Da maneira como os processos das usinas são realizados ocorem perdas, em média, de mil quilos de água por evaporação, purga da lavagem e bagaço. Por tonelada de cana-de-açúcar moída, perdem-se mais 40 quilos de água na torta do filtro. Ao adotar melhorias, como a limpeza da cana-de-açúcar a seco, resfriamento por torres, aquecimento indireto na destilação, monitoramento dos condensados e separador de arraste, José Luiz Olivério, vice-presidente de tecnologia e desenvolvimento da Dedini, acredita que é possível que a usina se tornem autossuficiente em água. Em seus processos, só seria utilizada a água contida na própria cana-de- açúcar que, esmagada, apresenta 75% de líquidos. Fora o desperdício de energia, decorrente de parques desatualizados.
Existem diversas tecnologias disponíveis no mercado, algumas para maximizar energeticamente a usina e outras para reduzir, ou até mesmo zerar a necessidade de captação de água. A solução para cada usina é específica. A customização deve ser planejada de acordo com os produtos desenvolvidos por cada uma e, no caso de usinas já existentes, do nível tecnológico da planta original. “Em novos projetos”, como coloca José Olivério, “a harmonização e seleção de tecnologias são facilitadas por não existirem investimentos prévios já realizados, não sendo necessários estudos de adaptação e aproveitamento das instalações existentes.”
Os custos de implantação variam de acordo com cada necessidade, pois a solução final será estudada através da adoção de um conjunto de tecnologias variadas. A decisão pela adoção de cada conjunto de soluções é o resultado de uma análise econômico- financeira, abrangendo as atividades agrícolas e industriais.
Alternativas
Quanto ao reaproveitamento de água, o diretor comercial da Sergam, Sérgio Gama, garante que muitas medidas podem ser tomadas para a eficiência deste processo. “O tratamento e reúso da água utilizada na lavagem da frota de veículos é possível, com um reaproveitamento de 95% do efluente. O esgoto sanitário, assim que tratado corretamente, também pode ser reutilizado em caminhões pipa para a aspersão nas estradas de terra”, afirma. Com esta tecnologia, é possível alcançar uma economia de até 80% de gastos com o consumo de água e coleta de esgoto.

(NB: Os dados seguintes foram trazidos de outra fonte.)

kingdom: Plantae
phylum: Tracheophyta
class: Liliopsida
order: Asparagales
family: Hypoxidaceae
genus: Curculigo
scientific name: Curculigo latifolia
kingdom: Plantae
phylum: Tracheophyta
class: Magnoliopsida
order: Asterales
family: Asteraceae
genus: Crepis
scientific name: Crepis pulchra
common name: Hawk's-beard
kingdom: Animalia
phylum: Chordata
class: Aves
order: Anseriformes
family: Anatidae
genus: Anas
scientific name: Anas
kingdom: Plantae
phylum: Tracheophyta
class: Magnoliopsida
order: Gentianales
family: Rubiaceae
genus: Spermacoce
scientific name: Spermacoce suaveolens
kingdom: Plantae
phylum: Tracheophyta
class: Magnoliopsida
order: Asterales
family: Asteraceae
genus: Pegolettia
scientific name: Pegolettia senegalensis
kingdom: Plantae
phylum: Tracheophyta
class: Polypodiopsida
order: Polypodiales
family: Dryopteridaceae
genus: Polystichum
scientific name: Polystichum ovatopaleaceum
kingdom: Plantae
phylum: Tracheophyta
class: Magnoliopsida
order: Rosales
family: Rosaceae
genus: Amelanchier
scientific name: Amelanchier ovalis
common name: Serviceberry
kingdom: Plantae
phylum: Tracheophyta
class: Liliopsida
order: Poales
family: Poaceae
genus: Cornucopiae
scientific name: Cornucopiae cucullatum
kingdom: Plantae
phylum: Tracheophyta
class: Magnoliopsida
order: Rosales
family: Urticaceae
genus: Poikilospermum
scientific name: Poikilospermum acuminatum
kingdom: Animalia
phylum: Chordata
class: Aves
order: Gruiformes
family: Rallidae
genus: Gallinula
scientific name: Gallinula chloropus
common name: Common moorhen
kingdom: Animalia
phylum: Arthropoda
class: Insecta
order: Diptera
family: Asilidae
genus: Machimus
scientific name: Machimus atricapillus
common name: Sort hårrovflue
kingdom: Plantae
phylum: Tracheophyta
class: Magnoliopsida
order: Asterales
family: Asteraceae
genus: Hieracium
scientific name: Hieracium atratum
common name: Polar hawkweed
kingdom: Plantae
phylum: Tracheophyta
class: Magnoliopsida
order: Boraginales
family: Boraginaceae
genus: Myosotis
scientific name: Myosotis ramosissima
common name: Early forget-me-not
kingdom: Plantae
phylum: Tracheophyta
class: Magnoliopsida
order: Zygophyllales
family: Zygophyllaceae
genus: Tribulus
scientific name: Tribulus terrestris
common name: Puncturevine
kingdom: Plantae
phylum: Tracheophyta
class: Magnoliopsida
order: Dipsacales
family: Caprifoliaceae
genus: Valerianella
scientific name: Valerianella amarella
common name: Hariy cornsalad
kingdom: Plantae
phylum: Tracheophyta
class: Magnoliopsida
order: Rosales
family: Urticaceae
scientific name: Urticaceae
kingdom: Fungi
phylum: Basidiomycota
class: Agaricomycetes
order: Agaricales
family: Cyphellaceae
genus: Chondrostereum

Outra opção apresentada por Sérgio Gama é o reaproveitamento da água das chuvas a partir de um sistema automático de micro filtragem e desinfecção. Este sistema, chamado de Pluv Clean, controla fatores como pH, DBO, turbidez, odor e abrasividade das águas pluviais, permitindo a utilização de um produto sem custos que, antes, era desperdiçado. Ao final do processo, esta água pode ser utilizada em descargas de bacias sanitárias, lavagem de calçadas e carros, irrigação de jardins, resfriamento de equipamentos e máquinas, reservatórios contra incêndios, entre muitas outras opções.
Uma opção que garante reservas de água e energia é a modernização de torres de resfriamento de água. Segundo o gerente comercial da Alpina Equipamentos, Antonio Chiachia, “estas torres, que incorporam as mais recentes tecnologias, têm consumo energético menor e permitem campanhas maiores entre as paradas de manutenção e limpeza”. Com um planejamento adequado, elas podem ser inseridas em diversos setores da usina, como nos sistemas de vácuo, condensadores de turbinas, destiladores e dornas de fermentação.
Para a economia de energia, uma alternativa viável é a atualização de cozedores. Esta ação permite a instalação de mais área em um mesmo volume, viabilizando o uso de vapores menos quentes, antes descartados sem uso nas linhas de condensados. Como explica o diretor da Alpina Orion, Maximilian Goehler, “a economia de energia passa obrigatoriamente pela economia de vapor na produção do açúcar e do etanol. Melhorando os processos de diluição e concentração, reduzimos o consumo de energia desnecessária na evaporação e ainda regularizamos o processo de cristalização.” Como resultado final, aumenta-se a capacidade de produção da planta, reduzindo a recirculação de matérias.
Estudos têm foco no reúso
A água remanescente do processamento da cana-de-açúcar pode ser reutilizada na própria usina. No processo de produção de açúcar, onde o produto final é seco, quase toda a sobra de água pode ser reaproveitada. Durante a produção de etanol, que precisa de um caldo concentrado, este reaproveitamento também é possível, embora menor. Estas são constatações de estudos desenvolvidos na Faculdade de Engenharia Mecânica da Unicamp (FEM) por Mauro Francisco Chávez-Rodríguez, com orientação de Silvia Azucena Nebra de Pèrez. De acordo com os estudos de Chávez-Rodríguez para a dissertação “Uso de Água na Produção de Etanol de Cana-de-açúcar”, é possível, através do reciclo, reduzir a captação de água para menos de um metro cúbico por tonelada de cana-de-açúcar (medida máxima permitida pela legislação para várias regiões do Estado de São Paulo).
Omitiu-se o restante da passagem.